Staubi v. C. P. Chemical Co.

— In an action to recover damages sounding in strict products liability, negligence and fraud, C. P. Chemical Company, Inc. (C. P.) and Walter J. Hasselman, Sr., Walter J. Hasselman, Jr., Claire G. Hasselman and Clare H. Reinbergen (principal stockholders of C. P.), appeal from so much of an order of the Supreme Court, Westchester County (Ruskin, J.), entered March 7, 1984, as granted plaintiffs’ motion for a protective order.

Order affirmed, insofar as appealed from, with costs.

By order entered December 16, 1983, Special Term (Delaney, J.), conditionally imposed sanctions upon plaintiffs if they failed to obtain and serve medical records of their previous physicians and serve them upon appellant C. P. by January 2, 1984, in which case C. P. was authorized to conduct examinations before trial of such physicians and to issue subpoenas duces tecum directed against them. On January 25,1984, C. P. served notices to depose and subpoenas upon two of plaintiffs’ many treating physicians. By notice of motion dated February 1, 1984, plaintiffs moved for a protective order against such disclosure. Their counsel’s supporting affirmation alleged, inter alia, that he had believed, as a result of correspondence received from appellants’ counsel, that C. P. would not seek the records of medical treatment by the said two physicians. He further affirmed that one of the two physicians had himself sent all of his records of treatment to appellants’ counsel long before January 2,1984. He also stated that the other physician had by now sent copies of his medical records to appellants’ counsel, and that although this was done after service upon him of the subpoena and notice, the apparent lateness was due to a misunderstanding as to the aforestated correspondence.

C. P.’s response to plaintiffs’ motion for a protective order was, inter alia, to cross-move for reargument of a motion for leave to depose certain of plaintiffs’ treating physicians (among whom was one of the physicians who was the subject of plaintiffs’ motion for a protective order), which had been denied by Justice Ruskin in an order entered January 26, 1984.

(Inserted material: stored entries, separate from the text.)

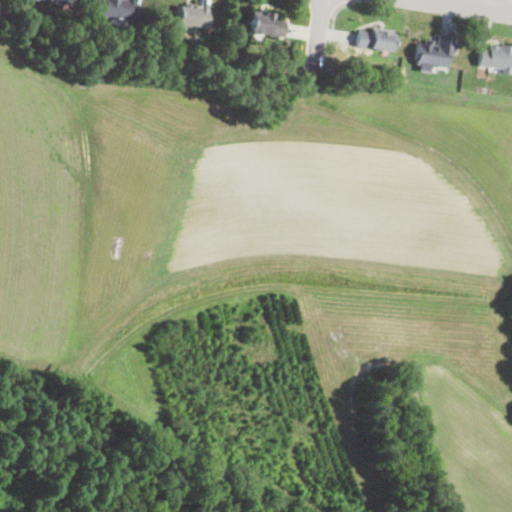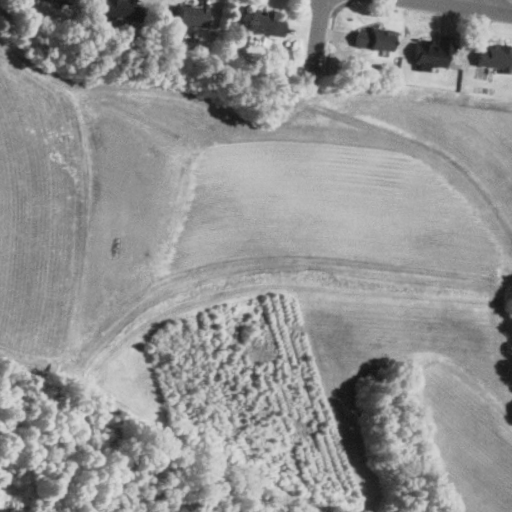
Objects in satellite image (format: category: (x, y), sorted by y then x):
building: (57, 1)
road: (344, 1)
building: (54, 2)
road: (494, 5)
road: (6, 6)
road: (465, 6)
building: (118, 10)
building: (120, 10)
building: (191, 15)
building: (191, 17)
building: (265, 24)
building: (266, 25)
road: (333, 31)
road: (317, 36)
building: (374, 38)
building: (374, 39)
building: (432, 52)
building: (433, 52)
building: (495, 56)
building: (497, 58)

*747On the return date of the motion, the Justice presiding at Special Term properly referred the motion and cross motion to Justice Ruskin, since C. P. sought reargument of Justice Ruskin’s determination. Apparently, C. P. did not call to the attention of the Justice presiding at Special Term the fact that plaintiffs’ motion for a protective order involved modification or relief from an order of Justice Delaney, which predated Justice Ruskin’s order entered January 26, 1984. Thus, by applying for reargument by cross motion rather than by a separate and distinct motion, and by appellants’ counsel’s silence on the return date of the motion and cross motion, C. P. charted the course whereby Justice Ruskin was to decide whether plaintiffs should be granted relief from Justice Delaney’s order. Under such circumstances, appellants are estopped from asserting upon this appeal that Justice Delaney’s December 16, 1983 order was the law of the case and that Justice Ruskin was barred from modifying its effect.

The record fully supports the conclusion that plaintiffs’ failure to supply the medical records of one of the treating physicians until after January 2,1984, the date stated in Justice Delaney’s order, was innocent and that appellants have not been prejudiced. We therefore affirm the granting of the protective order. Titone, J. P., Mangano, Weinstein and Brown, JJ., concur.